Largest Font Size Larger Font Size Normal Font Size
Print Bookmark Email

2009

    A New Home for Hematology and Oncology Care

    November 18, 2009
    reddoch

    Pediatric oncologist/hematologist Shirley Reddoch, with a patient in her Columbia, Md., practice.

    On a mid-September afternoon, pediatric hematologist/oncologist Shirley Reddoch begins her grand rounds talk on “Sickle Cell – Seeing Beyond Fever and Pain.” The presentation would not be unlike any she’d give at Hopkins Children’s, where she has been on faculty for the past four years, but this day she is at a different venue – the medical pavilion adjacent to the Howard County General Hospital campus in Columbia, Md. – in front of a different audience – community pediatricians rather than pediatric residents. She’s also here in a different role – a private practitioner – having seen a growing need for specialists like her in the community.
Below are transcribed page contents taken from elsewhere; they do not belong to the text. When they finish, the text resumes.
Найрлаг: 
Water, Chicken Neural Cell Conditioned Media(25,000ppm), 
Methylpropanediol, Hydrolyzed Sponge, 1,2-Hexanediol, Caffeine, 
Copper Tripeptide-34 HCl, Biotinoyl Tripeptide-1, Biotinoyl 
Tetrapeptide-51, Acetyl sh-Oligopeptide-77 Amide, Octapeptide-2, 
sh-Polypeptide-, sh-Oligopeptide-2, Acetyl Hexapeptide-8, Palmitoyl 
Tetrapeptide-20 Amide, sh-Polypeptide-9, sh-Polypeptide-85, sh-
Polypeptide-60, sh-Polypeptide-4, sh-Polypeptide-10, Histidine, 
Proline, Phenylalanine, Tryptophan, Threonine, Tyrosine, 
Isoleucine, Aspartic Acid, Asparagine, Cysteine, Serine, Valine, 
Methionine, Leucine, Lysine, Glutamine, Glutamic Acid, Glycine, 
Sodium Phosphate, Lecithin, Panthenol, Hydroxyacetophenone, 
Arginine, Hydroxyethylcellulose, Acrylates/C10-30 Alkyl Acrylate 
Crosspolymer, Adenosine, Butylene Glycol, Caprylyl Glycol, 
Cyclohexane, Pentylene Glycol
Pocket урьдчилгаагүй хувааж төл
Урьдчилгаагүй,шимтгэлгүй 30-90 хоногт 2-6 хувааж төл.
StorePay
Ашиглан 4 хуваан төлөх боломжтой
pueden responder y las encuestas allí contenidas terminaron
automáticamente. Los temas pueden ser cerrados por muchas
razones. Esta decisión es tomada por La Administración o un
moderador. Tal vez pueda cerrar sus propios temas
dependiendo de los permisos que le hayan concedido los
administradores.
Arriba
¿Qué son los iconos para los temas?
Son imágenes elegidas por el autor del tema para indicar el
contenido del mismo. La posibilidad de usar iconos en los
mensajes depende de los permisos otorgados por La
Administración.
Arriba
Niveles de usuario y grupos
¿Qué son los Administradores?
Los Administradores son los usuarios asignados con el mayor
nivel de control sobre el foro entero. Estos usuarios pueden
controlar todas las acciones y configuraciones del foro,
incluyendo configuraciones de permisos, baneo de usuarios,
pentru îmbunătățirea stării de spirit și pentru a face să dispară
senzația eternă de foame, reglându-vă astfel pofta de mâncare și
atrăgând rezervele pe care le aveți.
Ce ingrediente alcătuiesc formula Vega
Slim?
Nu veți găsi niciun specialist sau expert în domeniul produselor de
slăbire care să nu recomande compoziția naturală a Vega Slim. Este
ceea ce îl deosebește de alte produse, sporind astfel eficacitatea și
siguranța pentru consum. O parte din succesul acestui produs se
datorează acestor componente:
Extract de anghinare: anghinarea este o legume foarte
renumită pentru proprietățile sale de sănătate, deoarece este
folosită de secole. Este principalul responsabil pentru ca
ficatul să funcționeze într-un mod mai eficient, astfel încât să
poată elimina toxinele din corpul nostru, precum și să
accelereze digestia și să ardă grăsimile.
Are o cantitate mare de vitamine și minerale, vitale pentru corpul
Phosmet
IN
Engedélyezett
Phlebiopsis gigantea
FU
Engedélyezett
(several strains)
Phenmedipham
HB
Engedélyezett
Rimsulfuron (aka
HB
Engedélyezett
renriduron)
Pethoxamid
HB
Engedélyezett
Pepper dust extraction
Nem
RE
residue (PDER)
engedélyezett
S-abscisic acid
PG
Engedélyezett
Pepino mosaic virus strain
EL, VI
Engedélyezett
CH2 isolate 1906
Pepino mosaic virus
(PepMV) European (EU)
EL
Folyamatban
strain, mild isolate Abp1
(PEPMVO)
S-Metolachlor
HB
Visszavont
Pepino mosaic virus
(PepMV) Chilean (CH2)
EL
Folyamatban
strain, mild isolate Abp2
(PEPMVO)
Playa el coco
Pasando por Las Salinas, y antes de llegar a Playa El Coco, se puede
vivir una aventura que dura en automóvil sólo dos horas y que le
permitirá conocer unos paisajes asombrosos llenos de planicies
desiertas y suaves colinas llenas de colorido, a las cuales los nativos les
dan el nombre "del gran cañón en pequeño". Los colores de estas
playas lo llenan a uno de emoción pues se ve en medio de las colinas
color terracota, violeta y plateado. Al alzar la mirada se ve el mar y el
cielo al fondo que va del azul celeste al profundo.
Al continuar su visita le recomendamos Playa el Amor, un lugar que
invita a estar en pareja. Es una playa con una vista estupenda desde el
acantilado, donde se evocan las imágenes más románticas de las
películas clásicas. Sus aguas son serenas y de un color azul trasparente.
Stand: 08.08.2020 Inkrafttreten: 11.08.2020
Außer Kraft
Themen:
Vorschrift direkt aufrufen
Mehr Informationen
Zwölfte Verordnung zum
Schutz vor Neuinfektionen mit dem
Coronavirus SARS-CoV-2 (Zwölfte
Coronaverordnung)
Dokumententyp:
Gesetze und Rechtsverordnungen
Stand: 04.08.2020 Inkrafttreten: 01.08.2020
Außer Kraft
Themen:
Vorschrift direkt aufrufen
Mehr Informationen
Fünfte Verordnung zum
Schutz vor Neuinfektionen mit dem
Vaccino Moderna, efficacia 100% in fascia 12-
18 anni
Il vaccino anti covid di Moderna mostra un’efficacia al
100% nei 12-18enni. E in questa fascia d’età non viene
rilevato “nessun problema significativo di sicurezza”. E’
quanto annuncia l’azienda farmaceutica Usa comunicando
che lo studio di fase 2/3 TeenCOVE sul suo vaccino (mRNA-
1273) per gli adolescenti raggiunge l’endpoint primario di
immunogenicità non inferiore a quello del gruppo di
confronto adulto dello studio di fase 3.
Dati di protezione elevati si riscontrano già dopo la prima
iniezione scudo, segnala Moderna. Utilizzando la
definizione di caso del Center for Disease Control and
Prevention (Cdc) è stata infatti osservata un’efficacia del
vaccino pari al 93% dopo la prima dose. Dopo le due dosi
    “Families of children with concerns for blood disorders, or who have a history of cancer treatment,” says Reddoch, “are looking for community-based specialists focusing only on their specific needs.”

    Large urban medical centers have been at the heart of advances in the diagnosis and treatment of blood disorders and cancer, dramatically improving survival, Reddoch explains. But with better survival has come a greater need to integrate long-term care needs in the total healthcare plan and daily life setting of the patient. “Unless the patient and family recognize an emergent problem,” Reddoch says, “they may not seek the specialty care that can mitigate such crises if school, work, transportation or other life and economic pressures are too great.”
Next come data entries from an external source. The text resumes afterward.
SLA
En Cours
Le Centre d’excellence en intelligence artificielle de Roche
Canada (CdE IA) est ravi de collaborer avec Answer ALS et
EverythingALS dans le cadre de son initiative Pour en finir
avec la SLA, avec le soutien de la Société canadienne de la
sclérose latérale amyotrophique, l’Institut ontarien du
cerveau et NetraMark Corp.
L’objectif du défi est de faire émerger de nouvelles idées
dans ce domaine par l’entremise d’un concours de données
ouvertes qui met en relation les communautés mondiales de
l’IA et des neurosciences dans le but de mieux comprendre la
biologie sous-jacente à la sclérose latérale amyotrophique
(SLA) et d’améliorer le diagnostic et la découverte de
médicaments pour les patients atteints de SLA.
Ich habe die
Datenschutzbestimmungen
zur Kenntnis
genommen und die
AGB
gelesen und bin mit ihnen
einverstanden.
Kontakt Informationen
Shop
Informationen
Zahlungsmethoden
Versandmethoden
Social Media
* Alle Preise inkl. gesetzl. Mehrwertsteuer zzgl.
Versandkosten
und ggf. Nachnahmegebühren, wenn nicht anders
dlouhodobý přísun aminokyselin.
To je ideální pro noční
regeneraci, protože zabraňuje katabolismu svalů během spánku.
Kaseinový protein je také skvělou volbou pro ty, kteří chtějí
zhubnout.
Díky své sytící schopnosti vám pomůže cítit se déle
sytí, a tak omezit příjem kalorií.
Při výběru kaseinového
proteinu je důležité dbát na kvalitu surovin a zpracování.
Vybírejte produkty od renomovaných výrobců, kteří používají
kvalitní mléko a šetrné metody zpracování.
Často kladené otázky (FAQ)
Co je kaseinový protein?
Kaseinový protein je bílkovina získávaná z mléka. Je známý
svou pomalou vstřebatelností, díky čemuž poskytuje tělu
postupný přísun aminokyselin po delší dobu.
    With that reasoning, Reddoch established an outpatient community-based hematology/oncology practice in Columbia, Md. Patients who can more easily accomplish disease/health surveillance and periodic follow up, Reddoch stresses, will reap the benefits of age-specific counseling and education, self management guidelines, and being better prepared when acute or higher-level care is needed.

    “Through regular education of the signs and symptoms of a disease complication and how to address it – the onset of a pain crisis in sickle cell, for example – patients may avoid a hospital admission or transfer to a more distant medical center,” says Reddoch.

    Diagnostic evaluations in non-emergent situations can be accomplished in outpatient settings, Reddoch stresses, for a range of conditions, from anemias and bleeding disorders to heritable clotting disorders. Patients still need to be grounded in primary care, and have a ready link to medical center care when necessary, Reddoch recommends. Also, a community based specialist should be an effective partner with the primary care provider to ensure patients stay current on their individual specialty care needs into their adult lives.

    “I feel strongly about this,” she says. “To provide this specialty service, whenever practical, in a convenient community setting for the optimal health and life benefit of our young patients.”